At any rate, when it is decided to relieve the tree of its consignment of green and darkish oval fruits, a tarpaulin sheet will be spread underneath it, and then you either swat the branches with sticks to hasten the fall, or climb on a step-ladder and pick at the olives one by one and fling them downward. Whether to use sticks or human hands is determined by the availability of manpower and the nature of the olives themselves (e.g. are they heavy and ripe and ready to drop at the tinniest flick?) When the tree finally parts company with its crop, the tarp will be sifted through to weed out the twigs and other undesirable objects. The load of olives will then be funneled into sacks or pails, and then it will either be sold raw or fermented for breakfast or processed into oil.

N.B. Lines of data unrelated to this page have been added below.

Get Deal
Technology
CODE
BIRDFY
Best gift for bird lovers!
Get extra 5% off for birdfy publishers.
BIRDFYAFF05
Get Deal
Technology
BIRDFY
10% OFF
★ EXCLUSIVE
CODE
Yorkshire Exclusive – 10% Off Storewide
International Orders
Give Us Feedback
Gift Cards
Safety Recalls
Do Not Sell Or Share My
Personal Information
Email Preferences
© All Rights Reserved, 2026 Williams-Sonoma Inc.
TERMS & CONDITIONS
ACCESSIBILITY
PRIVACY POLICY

The best time to harvest olive is between sunrise and mid-day. Something that has to do with photosynthesis and other chemical ingredients that make the slow circular trip between the leaves, the roots and the fruits. And, obviously, you need good light to do the work since autumn skies are overcast and it gets dark early.
An owner of a land that has two to three hundred olive trees can never handle the harvest by himself and his family alone. So he or she will have to hire pickers from the nearest town. Or maybe from a far-away town. Whoever is cheaper, faster and more hard-working. Men and women of various ages and marital statuses will answer the call. And since it’s not always possible to commute back to where they come from, the pickers will occasionally stay in temporary tents or shacks or whatever available within the vicinity of the land.

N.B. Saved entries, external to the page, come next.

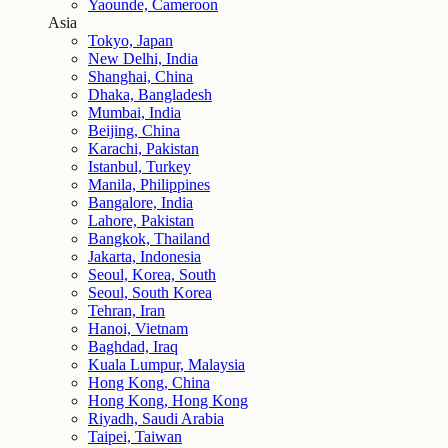
Yaounde, Cameroon
Asia
Tokyo, Japan
New Delhi, India
Shanghai, China
Dhaka, Bangladesh
Mumbai, India
Beijing, China
Karachi, Pakistan
Istanbul, Turkey
Manila, Philippines
Bangalore, India
Lahore, Pakistan
Bangkok, Thailand
Jakarta, Indonesia
Seoul, Korea, South
Seoul, South Korea
Tehran, Iran
Hanoi, Vietnam
Baghdad, Iraq
Kuala Lumpur, Malaysia
Hong Kong, China
Hong Kong, Hong Kong
Riyadh, Saudi Arabia
Taipei, Taiwan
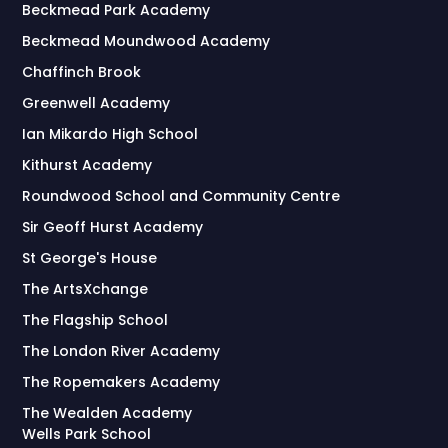
Beckmead Park Academy
Beckmead Moundwood Academy
Chaffinch Brook
Greenwell Academy
Ian Mikardo High School
Kithurst Academy
Roundwood School and Community Centre
Sir Geoff Hurst Academy
St George's House
The ArtsXchange
The Flagship School
The London River Academy
The Ropemakers Academy
The Wealden Academy
Wells Park School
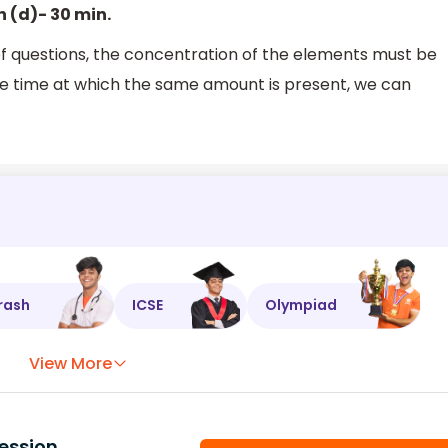
n (d)- 30 min.
f questions, the concentration of the elements must be
he time at which the same amount is present, we can
rash
ICSE
Olympiad
View More
ession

For many young men and women, the harvest season is the chance to see and be seen. There’s something novel and fresh about the harvest, about the regenerative power of nature and the freshness of the crop. There’s anxiety and anticipation. Always a surprise lurking around the corner: a tree could yield more than it’s expected; the girl whom you had met the last season has now grown into a beautiful young woman. The harvest season is an opportunity for networking and a source of stories for generations to come. No wonder that many folk songs are rife with references to it and its festivities.
Who owns an olive tree? Or let us put the question this way: who is morally entitled to claim an olive tree? The man who owns the land or the man who grooms and prunes it? The man who plant the sapling or the man who applies the pesticides? The mule that twos the water tank to irrigate it, or the family that picks its fruits? The question is not even framed in economic terms, it's just as simple as this: who has the most intimate relationship with an olive tree?
The answer is: nobody.
Or everybody, equally.
Syria has the fifth largest number of olive trees worldwide. Syria is currently bleeding, but it will survive. It will survive and live to 'age' gracefully and gloriously. Syria is not owned by one man; under its branches of peace and glory, there is a place for everybody.